Tuesday, February 18, 2003

A Zen Thing

“Jesus…I’m so fucking hung over.”
“Here, take a couple of these.”

I look down at the 2 little red pills in my hand. A second—or maybe an hour later—I pop them back with a belt of cola from the fountain in the closed snack bar next door.

“What were those?”
“Just a little pick-me-up, perfectly safe.”

I look up to see the small grin at the corner of her mouth—flaming red bangs waving just over her eyes.

I turn and look out through the two-meter wide hole over the counter. Out past the awning, rain pelts the field. The clouds ripple and shift through a wide range of greys, but the rain seems unchanged all afternoon. The only people here other than us, the staff, are a few die-hards under the covered part of the range. You can barely hear the dull click of balls beginning their arcs. The rain falls, straight and even, with a biblical certainty.

“Hey, why don’t you take this into the bathroom. Don’t worry about it, I can handle the cash,” she says with the same little grin. Not much of this girl remains in real focus for me now, except that grin and the back of her neck. She was eighteen and I was seventeen. We had crashed at a coworker’s house party the night before, and I looked it. In her palm is a little half-joint. I shrug, smile and reach for it. “Just what the doctor ordered,” I say.

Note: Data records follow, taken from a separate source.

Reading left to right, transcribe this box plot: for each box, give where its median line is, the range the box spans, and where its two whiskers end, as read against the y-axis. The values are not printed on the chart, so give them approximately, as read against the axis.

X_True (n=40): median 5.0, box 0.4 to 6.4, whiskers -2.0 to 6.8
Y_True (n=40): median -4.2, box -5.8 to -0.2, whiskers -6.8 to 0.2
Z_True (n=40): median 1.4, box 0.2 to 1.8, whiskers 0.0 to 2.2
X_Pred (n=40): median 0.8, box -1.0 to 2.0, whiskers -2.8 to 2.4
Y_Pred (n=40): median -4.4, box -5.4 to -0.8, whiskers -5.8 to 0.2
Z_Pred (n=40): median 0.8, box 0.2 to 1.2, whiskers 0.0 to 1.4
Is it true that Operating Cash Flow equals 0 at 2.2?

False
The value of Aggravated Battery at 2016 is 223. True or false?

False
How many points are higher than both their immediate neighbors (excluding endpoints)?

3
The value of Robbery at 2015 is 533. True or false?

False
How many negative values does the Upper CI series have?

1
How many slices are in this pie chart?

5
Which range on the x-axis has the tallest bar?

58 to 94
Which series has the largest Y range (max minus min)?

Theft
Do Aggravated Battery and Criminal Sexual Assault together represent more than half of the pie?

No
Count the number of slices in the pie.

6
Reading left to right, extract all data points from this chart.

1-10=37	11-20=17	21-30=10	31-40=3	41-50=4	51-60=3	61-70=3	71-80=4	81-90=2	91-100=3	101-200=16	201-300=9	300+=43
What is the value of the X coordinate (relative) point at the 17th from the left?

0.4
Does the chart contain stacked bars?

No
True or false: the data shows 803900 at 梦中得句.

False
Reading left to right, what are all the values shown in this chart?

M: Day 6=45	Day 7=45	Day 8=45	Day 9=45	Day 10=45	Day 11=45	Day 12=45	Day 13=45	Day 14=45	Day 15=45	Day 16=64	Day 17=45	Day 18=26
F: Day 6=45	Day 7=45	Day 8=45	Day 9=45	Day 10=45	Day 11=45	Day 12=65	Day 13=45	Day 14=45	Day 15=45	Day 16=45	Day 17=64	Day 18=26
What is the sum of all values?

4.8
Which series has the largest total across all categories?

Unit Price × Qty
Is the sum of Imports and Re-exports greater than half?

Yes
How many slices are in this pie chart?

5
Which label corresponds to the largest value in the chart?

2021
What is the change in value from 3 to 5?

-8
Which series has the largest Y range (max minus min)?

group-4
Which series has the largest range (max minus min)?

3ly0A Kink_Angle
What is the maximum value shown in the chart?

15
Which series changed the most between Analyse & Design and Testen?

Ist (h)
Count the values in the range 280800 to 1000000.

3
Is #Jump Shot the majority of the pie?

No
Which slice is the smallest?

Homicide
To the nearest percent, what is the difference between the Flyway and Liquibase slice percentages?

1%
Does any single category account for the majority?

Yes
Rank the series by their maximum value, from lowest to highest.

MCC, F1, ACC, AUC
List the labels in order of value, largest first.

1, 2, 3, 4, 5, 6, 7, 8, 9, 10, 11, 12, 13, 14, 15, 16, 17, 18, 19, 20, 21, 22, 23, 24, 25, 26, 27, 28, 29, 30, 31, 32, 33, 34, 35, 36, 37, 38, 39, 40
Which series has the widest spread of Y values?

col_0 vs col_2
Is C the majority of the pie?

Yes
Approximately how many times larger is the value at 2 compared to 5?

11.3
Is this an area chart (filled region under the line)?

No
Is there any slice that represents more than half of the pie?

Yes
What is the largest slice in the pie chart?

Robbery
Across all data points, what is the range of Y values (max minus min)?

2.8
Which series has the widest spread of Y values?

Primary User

Twenty minutes later, I’m wandering under the covered part of the range, picking up empty baskets. Stan waves me over to him.

“Hey man, how’s it going?”

Stan is already looking back down towards the tee as he speaks. He settles into his stance and then straight into a swing, without any practice or waggling. A smooth arc—a gentle rush of air and the click of easy contact—my eye follows the ball out and quickly loses it. The rain seems slightly louder after his shot, as my attention shifts.

Stan is average in height and built slightly. He’s balding on top but has curly salt and pepper hair. He always wears the same basic thing to the range: a black Lacoste short-sleeve shirt and black khakis. Stan’s face is weathered more than his years should indicate, but he smiles easily. He has a thick grey moustache, neatly trimmed. From a quick glance—or a brief description—you half expect Stan to have shifty little eyes. You expect the eyes of a salesman, but his eyes are dark and deep. A few minutes after parting from Stan you begin to wonder if he blinked at all.

He is the most regular of our regulars—essentially there every evening. He was the last to arrive of three customers on this day.

“Want a lesson?”
“Sure Stan.”

He walks to the edge of the mat and looks at me. Stan holds the club out in front of him, lightly waving it back and forth. “It’s a Zen thing man,” he pauses and then resumes, “You have to be part of it all—the ball, the club—but also the tee and the field. You have to be completely in this moment. You need to reach for the unobtainable: crystalline clarity.”

He walks back to the tee and resumes his stance. “You have to let all of it go: your tragically unrecognized greatness; the exorbitant price of lessons; the fucking outrageous cost of good clubs; the nasty thing that prick said to you at work today; the quick and unfulfilling sex you had with your wife of twenty years this morning; the fucking in-laws coming this weekend; the countless daily outrages against your very fucking soul—let…it…all…go.”

Stan exhales and unwinds effortlessly into his swing. Images of birds, kingfishers, executing perfect dives that barely leave a ripple, cross my mind. The ball disappears into the haze. Stan is already teeing up the next ball. He hasn’t even bothered to follow the last one.

My eye is caught and held by the coal and ash colours of the clouds above the range. Some stray shadow—maybe some half-remembered pain—crawls up my spine as I stare into those clouds. “Thanks Stan,” I hear myself whisper from a vast distance. I turn to the clubhouse without looking back.

I am giggling under my breath but I don’t feel it as humour.